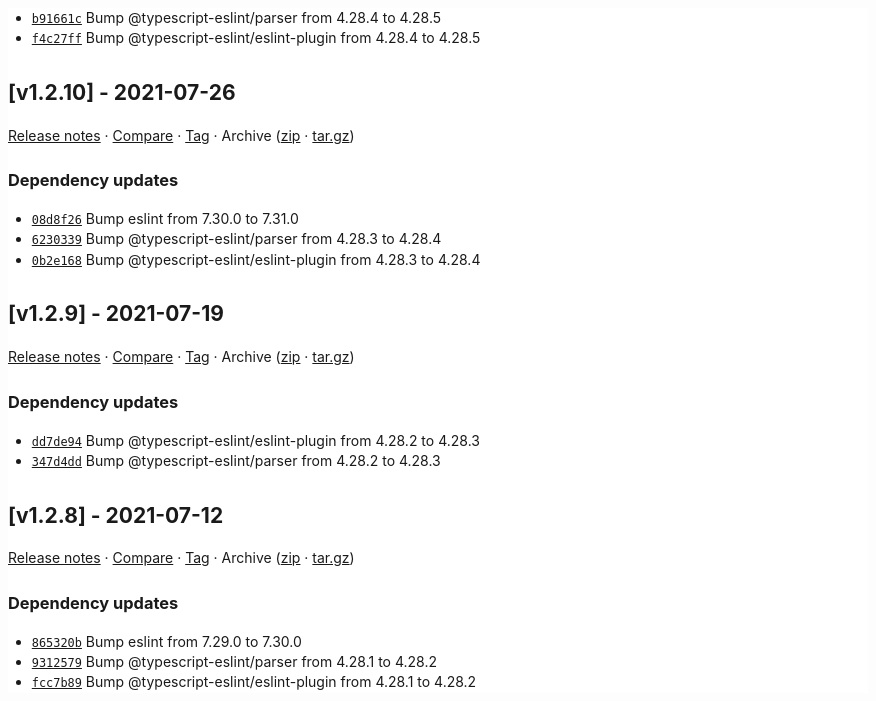 - [`b91661c`](https://github.com/BetaHuhn/action-input-parser/commit/b91661c)  Bump @typescript-eslint/parser from 4.28.4 to 4.28.5
- [`f4c27ff`](https://github.com/BetaHuhn/action-input-parser/commit/f4c27ff)  Bump @typescript-eslint/eslint-plugin from 4.28.4 to 4.28.5

## [v1.2.10] - 2021-07-26

[Release notes](https://github.com/BetaHuhn/action-input-parser/releases/tag/v1.2.10) · [Compare](https://github.com/BetaHuhn/action-input-parser/compare/v1.2.9...v1.2.10) · [Tag](https://github.com/BetaHuhn/action-input-parser/tree/v1.2.10) · Archive ([zip](https://github.com/BetaHuhn/action-input-parser/archive/v1.2.10.zip) · [tar.gz](https://github.com/BetaHuhn/action-input-parser/archive/v1.2.10.tar.gz))

### Dependency updates

- [`08d8f26`](https://github.com/BetaHuhn/action-input-parser/commit/08d8f26)  Bump eslint from 7.30.0 to 7.31.0
- [`6230339`](https://github.com/BetaHuhn/action-input-parser/commit/6230339)  Bump @typescript-eslint/parser from 4.28.3 to 4.28.4
- [`0b2e168`](https://github.com/BetaHuhn/action-input-parser/commit/0b2e168)  Bump @typescript-eslint/eslint-plugin from 4.28.3 to 4.28.4

## [v1.2.9] - 2021-07-19

[Release notes](https://github.com/BetaHuhn/action-input-parser/releases/tag/v1.2.9) · [Compare](https://github.com/BetaHuhn/action-input-parser/compare/v1.2.8...v1.2.9) · [Tag](https://github.com/BetaHuhn/action-input-parser/tree/v1.2.9) · Archive ([zip](https://github.com/BetaHuhn/action-input-parser/archive/v1.2.9.zip) · [tar.gz](https://github.com/BetaHuhn/action-input-parser/archive/v1.2.9.tar.gz))

### Dependency updates

- [`dd7de94`](https://github.com/BetaHuhn/action-input-parser/commit/dd7de94)  Bump @typescript-eslint/eslint-plugin from 4.28.2 to 4.28.3
- [`347d4dd`](https://github.com/BetaHuhn/action-input-parser/commit/347d4dd)  Bump @typescript-eslint/parser from 4.28.2 to 4.28.3

## [v1.2.8] - 2021-07-12

[Release notes](https://github.com/BetaHuhn/action-input-parser/releases/tag/v1.2.8) · [Compare](https://github.com/BetaHuhn/action-input-parser/compare/v1.2.7...v1.2.8) · [Tag](https://github.com/BetaHuhn/action-input-parser/tree/v1.2.8) · Archive ([zip](https://github.com/BetaHuhn/action-input-parser/archive/v1.2.8.zip) · [tar.gz](https://github.com/BetaHuhn/action-input-parser/archive/v1.2.8.tar.gz))

### Dependency updates

- [`865320b`](https://github.com/BetaHuhn/action-input-parser/commit/865320b)  Bump eslint from 7.29.0 to 7.30.0
- [`9312579`](https://github.com/BetaHuhn/action-input-parser/commit/9312579)  Bump @typescript-eslint/parser from 4.28.1 to 4.28.2
- [`fcc7b89`](https://github.com/BetaHuhn/action-input-parser/commit/fcc7b89)  Bump @typescript-eslint/eslint-plugin from 4.28.1 to 4.28.2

→ WHAT IS NEEDED
Convert every line of the records above into a Markdown table with the columns No. and Line, numbering the rows and leaving out blank lines. Omit the pictures.

→ TASK SOLUTION
| No. | Line |
|---|---|
| 1 |  - [`b91661c`](https://github.com/BetaHuhn/action-input-parser/commit/b91661c)  Bump @typescript-eslint/parser from 4.28.4 to 4.28.5 |
| 2 | - [`f4c27ff`](https://github.com/BetaHuhn/action-input-parser/commit/f4c27ff)  Bump @typescript-eslint/eslint-plugin from 4.28.4 to 4.28.5 |
| 3 | ## [v1.2.10] - 2021-07-26 |
| 4 | [Release notes](https://github.com/BetaHuhn/action-input-parser/releases/tag/v1.2.10) · [Compare](https://github.com/BetaHuhn/action-input-parser/compare/v1.2.9...v1.2.10) · [Tag](https://github.com/BetaHuhn/action-input-parser/tree/v1.2.10) · Archive ([zip](https://github.com/BetaHuhn/action-input-parser/archive/v1.2.10.zip) · [tar.gz](https://github.com/BetaHuhn/action-input-parser/archive/v1.2.10.tar.gz)) |
| 5 | ### Dependency updates |
| 6 | - [`08d8f26`](https://github.com/BetaHuhn/action-input-parser/commit/08d8f26)  Bump eslint from 7.30.0 to 7.31.0 |
| 7 | - [`6230339`](https://github.com/BetaHuhn/action-input-parser/commit/6230339)  Bump @typescript-eslint/parser from 4.28.3 to 4.28.4 |
| 8 | - [`0b2e168`](https://github.com/BetaHuhn/action-input-parser/commit/0b2e168)  Bump @typescript-eslint/eslint-plugin from 4.28.3 to 4.28.4 |
| 9 | ## [v1.2.9] - 2021-07-19 |
| 10 | [Release notes](https://github.com/BetaHuhn/action-input-parser/releases/tag/v1.2.9) · [Compare](https://github.com/BetaHuhn/action-input-parser/compare/v1.2.8...v1.2.9) · [Tag](https://github.com/BetaHuhn/action-input-parser/tree/v1.2.9) · Archive ([zip](https://github.com/BetaHuhn/action-input-parser/archive/v1.2.9.zip) · [tar.gz](https://github.com/BetaHuhn/action-input-parser/archive/v1.2.9.tar.gz)) |
| 11 | ### Dependency updates |
| 12 | - [`dd7de94`](https://github.com/BetaHuhn/action-input-parser/commit/dd7de94)  Bump @typescript-eslint/eslint-plugin from 4.28.2 to 4.28.3 |
| 13 | - [`347d4dd`](https://github.com/BetaHuhn/action-input-parser/commit/347d4dd)  Bump @typescript-eslint/parser from 4.28.2 to 4.28.3 |
| 14 | ## [v1.2.8] - 2021-07-12 |
| 15 | [Release notes](https://github.com/BetaHuhn/action-input-parser/releases/tag/v1.2.8) · [Compare](https://github.com/BetaHuhn/action-input-parser/compare/v1.2.7...v1.2.8) · [Tag](https://github.com/BetaHuhn/action-input-parser/tree/v1.2.8) · Archive ([zip](https://github.com/BetaHuhn/action-input-parser/archive/v1.2.8.zip) · [tar.gz](https://github.com/BetaHuhn/action-input-parser/archive/v1.2.8.tar.gz)) |
| 16 | ### Dependency updates |
| 17 | - [`865320b`](https://github.com/BetaHuhn/action-input-parser/commit/865320b)  Bump eslint from 7.29.0 to 7.30.0 |
| 18 | - [`9312579`](https://github.com/BetaHuhn/action-input-parser/commit/9312579)  Bump @typescript-eslint/parser from 4.28.1 to 4.28.2 |
| 19 | - [`fcc7b89`](https://github.com/BetaHuhn/action-input-parser/commit/fcc7b89)  Bump @typescript-eslint/eslint-plugin from 4.28.1 to 4.28.2 |